【JAPAN OPEN INNOVATION FESイベントレポート(3)】 IBM BlueHub・浜宮氏×THE BRIDGE・平野氏×eiicon・中村によるトークセッションの模様をレポート!
国内最大級のオープンイノベーションの祭典、eiicon主催の「JAPAN OPEN INNOVATION FES」(JOIF)が10月13日に開催された。日本リージャスが運営するコワーキングスペース「SPACES」(東京都大手町)を舞台に、訪れた新規事業の担当者やスタートアップのスタッフたちがおよそ300名来場。オープンイノベーションの手法や事例、可能性に理解を深めた。
JOIFイベントレポートの第一弾では、グロービス・キャピタル・パートナーズ COO 今野穣氏によるオープニングスピーチ「日本のオープンイノベーション最前線」の模様を紹介。そして第二弾では、リクルートホールディングス 麻生要一氏による基調講演にフォーカスし、リクルートが実践してきたオープンイノベーション事例や取り組み方などを紹介した。
そして本日掲載するJOIFイベントレポートの第三弾では、IBM BlueHub・浜宮氏×THE BRIDGE・平野氏×eiicon founder・中村による、【日本流オープンイノベーション「社外連携を加速するには」】をテーマにしたトークセッションの模様をレポートする。
▲登壇者/日本アイ・ビー・エム株式会社 BlueHub担当 浜宮真輔氏
▲登壇者/株式会社THE BRIDGE 代表取締役 平野武士氏
▲モデレーター/eiicon founder 中村亜由子
なぜオープンイノベーションがうまくいかないのか。
中村 : ここにいるお二人は非常に初期の段階からオープンイノベーションに関わってきた実績をお持ちです。早速ですが、自己紹介をお願いします。
浜宮 : 学生の時に起業をして、その後、IBMに入社しました。今は「IBM BlueHub」というプログラムを通してオープンイノベーションを支援する活動を手がけています。
平野 : 私は主にオープンイノベーションを取材する側の立場で、たくさんのスタートアップを見てきました。
中村 : それでは「社外連携を加速するには」というテーマですが、少し視点を変えて、なぜオープンイノベーションがうまくいかないのかを考えてみたいと思います。日本は国を挙げてオープンイノベーションを推奨していますが、KDDIや東急電鉄など一部の成功例を除けば、うまくいっていないことがほとんどです。それはなぜだと考えられますか。

● データ一覧:
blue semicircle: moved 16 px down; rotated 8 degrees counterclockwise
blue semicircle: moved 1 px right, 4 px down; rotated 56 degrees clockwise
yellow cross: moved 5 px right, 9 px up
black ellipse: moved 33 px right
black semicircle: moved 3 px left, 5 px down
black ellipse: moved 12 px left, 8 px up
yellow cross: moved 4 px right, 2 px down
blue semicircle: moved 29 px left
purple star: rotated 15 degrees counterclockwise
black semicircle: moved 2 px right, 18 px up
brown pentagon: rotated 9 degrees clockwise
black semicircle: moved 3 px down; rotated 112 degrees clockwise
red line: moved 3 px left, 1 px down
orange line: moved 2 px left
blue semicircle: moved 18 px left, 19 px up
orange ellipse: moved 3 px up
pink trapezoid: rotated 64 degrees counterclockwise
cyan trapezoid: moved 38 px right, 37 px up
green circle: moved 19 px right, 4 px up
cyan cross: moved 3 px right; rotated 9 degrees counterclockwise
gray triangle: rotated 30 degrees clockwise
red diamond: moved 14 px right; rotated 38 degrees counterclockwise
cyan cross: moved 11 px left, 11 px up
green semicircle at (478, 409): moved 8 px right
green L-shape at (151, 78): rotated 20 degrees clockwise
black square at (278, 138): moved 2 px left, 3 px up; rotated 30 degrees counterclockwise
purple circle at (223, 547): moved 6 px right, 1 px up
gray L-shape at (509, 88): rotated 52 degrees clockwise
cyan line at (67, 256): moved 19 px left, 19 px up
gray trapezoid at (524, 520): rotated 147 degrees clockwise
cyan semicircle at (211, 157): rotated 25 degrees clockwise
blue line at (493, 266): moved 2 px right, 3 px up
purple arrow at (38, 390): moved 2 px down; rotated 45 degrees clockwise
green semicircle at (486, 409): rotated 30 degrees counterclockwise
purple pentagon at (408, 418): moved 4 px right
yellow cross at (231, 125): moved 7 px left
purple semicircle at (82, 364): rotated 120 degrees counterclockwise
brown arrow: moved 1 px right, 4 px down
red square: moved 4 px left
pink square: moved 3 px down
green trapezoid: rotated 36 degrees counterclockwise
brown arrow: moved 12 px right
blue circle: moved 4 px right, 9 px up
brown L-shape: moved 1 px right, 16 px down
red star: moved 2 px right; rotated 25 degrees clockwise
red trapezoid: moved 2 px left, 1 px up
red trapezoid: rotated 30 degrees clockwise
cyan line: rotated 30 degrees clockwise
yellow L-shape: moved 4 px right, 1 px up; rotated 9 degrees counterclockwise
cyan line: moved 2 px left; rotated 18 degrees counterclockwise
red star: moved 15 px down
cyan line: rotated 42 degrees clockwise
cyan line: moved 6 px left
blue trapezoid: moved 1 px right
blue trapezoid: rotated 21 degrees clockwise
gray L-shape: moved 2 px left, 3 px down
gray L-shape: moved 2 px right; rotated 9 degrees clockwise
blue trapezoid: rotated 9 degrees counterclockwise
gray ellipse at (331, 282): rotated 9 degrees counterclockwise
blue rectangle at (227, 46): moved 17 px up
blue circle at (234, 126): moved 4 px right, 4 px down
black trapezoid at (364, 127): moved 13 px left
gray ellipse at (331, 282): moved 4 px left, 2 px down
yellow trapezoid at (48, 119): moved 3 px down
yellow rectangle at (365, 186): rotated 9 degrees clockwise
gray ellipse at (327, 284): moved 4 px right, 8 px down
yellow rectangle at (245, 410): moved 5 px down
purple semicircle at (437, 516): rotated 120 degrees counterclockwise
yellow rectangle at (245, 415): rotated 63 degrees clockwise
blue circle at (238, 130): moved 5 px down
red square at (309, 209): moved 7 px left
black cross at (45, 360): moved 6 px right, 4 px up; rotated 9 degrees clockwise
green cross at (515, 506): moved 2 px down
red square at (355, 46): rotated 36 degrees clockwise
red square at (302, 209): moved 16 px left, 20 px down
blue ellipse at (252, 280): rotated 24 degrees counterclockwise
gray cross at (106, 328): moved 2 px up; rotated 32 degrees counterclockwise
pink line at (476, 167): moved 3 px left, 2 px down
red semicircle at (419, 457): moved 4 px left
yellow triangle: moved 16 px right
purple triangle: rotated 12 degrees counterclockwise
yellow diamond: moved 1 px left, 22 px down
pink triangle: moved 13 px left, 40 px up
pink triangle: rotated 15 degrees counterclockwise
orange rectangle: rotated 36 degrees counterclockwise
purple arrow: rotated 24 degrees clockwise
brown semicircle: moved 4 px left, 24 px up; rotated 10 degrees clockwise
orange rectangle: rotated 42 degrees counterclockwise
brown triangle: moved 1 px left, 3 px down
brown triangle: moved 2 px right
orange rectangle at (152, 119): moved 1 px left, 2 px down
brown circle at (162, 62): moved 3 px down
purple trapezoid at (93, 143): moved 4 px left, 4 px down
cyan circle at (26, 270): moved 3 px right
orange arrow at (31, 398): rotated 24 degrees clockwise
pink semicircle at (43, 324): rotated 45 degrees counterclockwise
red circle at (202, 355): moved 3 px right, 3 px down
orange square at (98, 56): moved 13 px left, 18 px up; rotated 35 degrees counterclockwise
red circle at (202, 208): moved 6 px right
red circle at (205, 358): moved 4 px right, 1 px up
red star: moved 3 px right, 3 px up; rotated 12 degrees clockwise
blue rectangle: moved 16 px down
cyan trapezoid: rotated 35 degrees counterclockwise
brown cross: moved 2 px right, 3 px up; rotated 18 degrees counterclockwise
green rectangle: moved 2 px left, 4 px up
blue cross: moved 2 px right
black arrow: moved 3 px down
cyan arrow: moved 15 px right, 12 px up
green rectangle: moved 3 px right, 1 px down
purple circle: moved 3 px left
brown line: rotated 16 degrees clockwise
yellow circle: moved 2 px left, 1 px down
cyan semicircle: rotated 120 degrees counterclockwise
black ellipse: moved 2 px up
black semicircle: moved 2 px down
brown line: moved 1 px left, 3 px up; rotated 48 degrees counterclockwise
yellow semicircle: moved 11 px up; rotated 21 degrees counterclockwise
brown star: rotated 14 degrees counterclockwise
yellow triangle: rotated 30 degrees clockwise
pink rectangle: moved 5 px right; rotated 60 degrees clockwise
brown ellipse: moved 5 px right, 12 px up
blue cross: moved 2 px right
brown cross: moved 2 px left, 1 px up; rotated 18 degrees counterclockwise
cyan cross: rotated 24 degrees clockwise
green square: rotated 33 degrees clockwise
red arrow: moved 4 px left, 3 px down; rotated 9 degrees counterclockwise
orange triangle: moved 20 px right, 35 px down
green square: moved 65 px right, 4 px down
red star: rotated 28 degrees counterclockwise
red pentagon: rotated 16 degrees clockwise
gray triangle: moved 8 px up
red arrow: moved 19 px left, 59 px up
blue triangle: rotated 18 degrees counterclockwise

● 課題の指示:
1. イベントレポートのうち、「国内最大級のオープンイノベーションの祭典、eiicon主催の「JAPAN OPEN INNOVATION」から始まり「平野 : 私は主にオープンイノベーションを取材する側の立場で、たくさんのスタートアップを見てきました。」で終わる部分を一字一句変えずに書き写しなさい。
2. イベントレポートをもとに、次の問いに答えなさい。
(a) JAPAN OPEN INNOVATION FESが開催されたのは何月何日か。
(b) 会場に来場したのはおよそ何名か。
(c) 浜宮氏はIBMに入社する前、学生の時に何をしたか。
データの各行は、この作業では使わない。

● 解答一覧:
1.
国内最大級のオープンイノベーションの祭典、eiicon主催の「JAPAN OPEN INNOVATION FES」(JOIF)が10月13日に開催された。日本リージャスが運営するコワーキングスペース「SPACES」(東京都大手町)を舞台に、訪れた新規事業の担当者やスタートアップのスタッフたちがおよそ300名来場。オープンイノベーションの手法や事例、可能性に理解を深めた。
JOIFイベントレポートの第一弾では、グロービス・キャピタル・パートナーズ COO 今野穣氏によるオープニングスピーチ「日本のオープンイノベーション最前線」の模様を紹介。そして第二弾では、リクルートホールディングス 麻生要一氏による基調講演にフォーカスし、リクルートが実践してきたオープンイノベーション事例や取り組み方などを紹介した。
そして本日掲載するJOIFイベントレポートの第三弾では、IBM BlueHub・浜宮氏×THE BRIDGE・平野氏×eiicon founder・中村による、【日本流オープンイノベーション「社外連携を加速するには」】をテーマにしたトークセッションの模様をレポートする。
▲登壇者/日本アイ・ビー・エム株式会社 BlueHub担当 浜宮真輔氏
▲登壇者/株式会社THE BRIDGE 代表取締役 平野武士氏
▲モデレーター/eiicon founder 中村亜由子
なぜオープンイノベーションがうまくいかないのか。
中村 : ここにいるお二人は非常に初期の段階からオープンイノベーションに関わってきた実績をお持ちです。早速ですが、自己紹介をお願いします。
浜宮 : 学生の時に起業をして、その後、IBMに入社しました。今は「IBM BlueHub」というプログラムを通してオープンイノベーションを支援する活動を手がけています。
平野 : 私は主にオープンイノベーションを取材する側の立場で、たくさんのスタートアップを見てきました。

2.
(a) 10月13日
(b) およそ300名
(c) 起業